One aspect of the struggle to developer and evolve mobile payments was the idea of payments itself. Everybody thought it was a really cool idea to pay for things at physical locations with your smartphone, but fundamentally the act of making transactions wasn’t broken. Everybody through Near Field Communications (NFC) chips would be how everybody makes payments within a couple of years (Anderson even served as the vice chair for the NFC Forum for almost two years). But the plastic credit/debit card system works just fine for most people.
The problem was that there wasn’t a problem.
And that was a problem.
“We were really kind of struggling. We had a vision of where we wanted to get to but we didn’t, frankly, have a motivating factor,” Anderson said. “To be honest, I have made multiple pilgrimages to Cupertino over the years to show them what we were doing. And they would very politely listen and thank us very much for coming. ‘We’ll call you. Don’t call us.’”
Eventually, Apple did call.
“But at some point in time they called us and say, hey, we are ready to go,” Anderson said.
Payment Tokenization Matures Into An Industry Standard
To a certain extent, payment tokenization was kind of Apple’s idea.
“We had done that in a couple of projects and we had called it PAN mapping, which was in the service and was built into the [MasterCard] network,” Anderson said. “In some of the conversations we had with Apple, they basically said that what we want to do is be able to take a leadership position on security. ‘We’d [Apple] like to find some way of not using the real card number.’ They didn’t know what they wanted but they sort of knew what they didn’t want, which was the real card number.”
Anderson’s team already had similar thoughts and built the initial version (PAN mapping). MasterCard had even deployed versions of it in in the United Kingdom with Orange and Barclays. All of a sudden everything that MasterCard was working on towards mobile payments took new shape, with the idea of tokenization bringing it together.

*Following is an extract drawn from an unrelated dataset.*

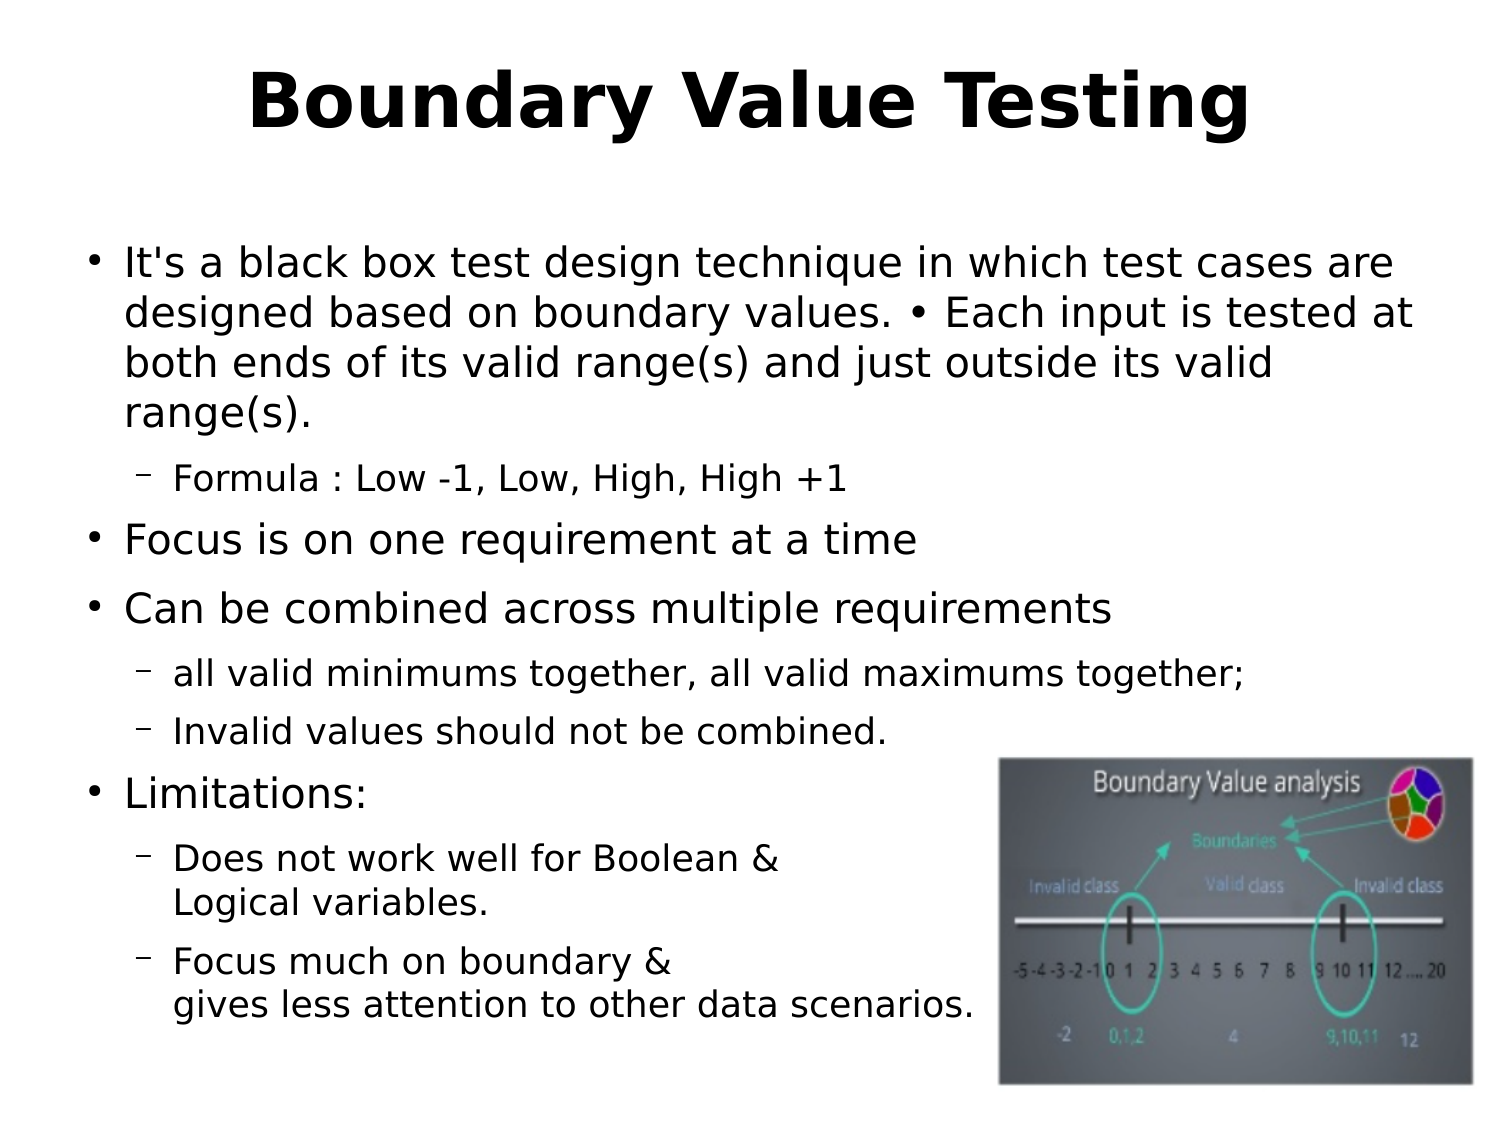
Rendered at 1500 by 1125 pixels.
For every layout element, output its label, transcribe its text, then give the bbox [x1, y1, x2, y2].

list It's a black box test design technique in which test cases are designed based on boundary values. • Each input is tested at both ends of its valid range(s) and just outside its valid range(s). Formula : Low -1, Low, High, High +1 Focus is on one requirement at a time Can be combined across multiple requirements all valid minimums together, all valid maximums together; Invalid values should not be combined. Limitations: Does not work well for Boolean & Logical variables. Focus much on boundary & gives less attention to other data scenarios. [75, 236, 1425, 1029]
title Boundary Value Testing [75, 44, 1425, 177]
picture [985, 739, 1479, 1107]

“And we were kind of like, ‘oh, we’ve done that,’” Anderson said. “And we proposed what was called PAN mapping which became tokenization. In these things multiple people are having multiple conversations. So I am sure we weren’t the only people who were proposing that but I know we definitely came up with it. And I know we were reasonably influential because they actually used some of our documentation and terminology. So that was kind of a subtle tribute.”
Apple introduced Apple Pay as an app and a service as part of the release of the iPhone 6 and iOS 8 in September 2014 and it went live October that year. From there, MasterCard has worked Google to bring tokenization to Android Pay and with Samsung (through its LoopPay acquisition) for Samsung Pay. Tokenization is now spreading through the entire payments and merchants industry.
“For tokenization to take off, it almost goes hand-in-hand with mobile payments taking off and the proliferation of OEM adoption plays into that,” said Will Graylin, the cofounder of LoopPay and now co-general manager of Samsung Pay, in an interview with ARC at CES 2015. “We are in a perfect storm right now to be able to combine tokenization plus ubiquitous acceptance plus having OEMs adopt.”
MasterCard has made tokenization on of the centerpieces of its fast growing MasterCard Digital Enablement Services (MDES) product. MDES is the result of what Anderson and his team spent years struggling to build with the effort finally paying off through one fateful decision from Apple.
“So that is where MDES came from,” Anderson said. “MDES was a platform to provision and tokenize MasterCards into the digital arena and the first one was Apple Pay.”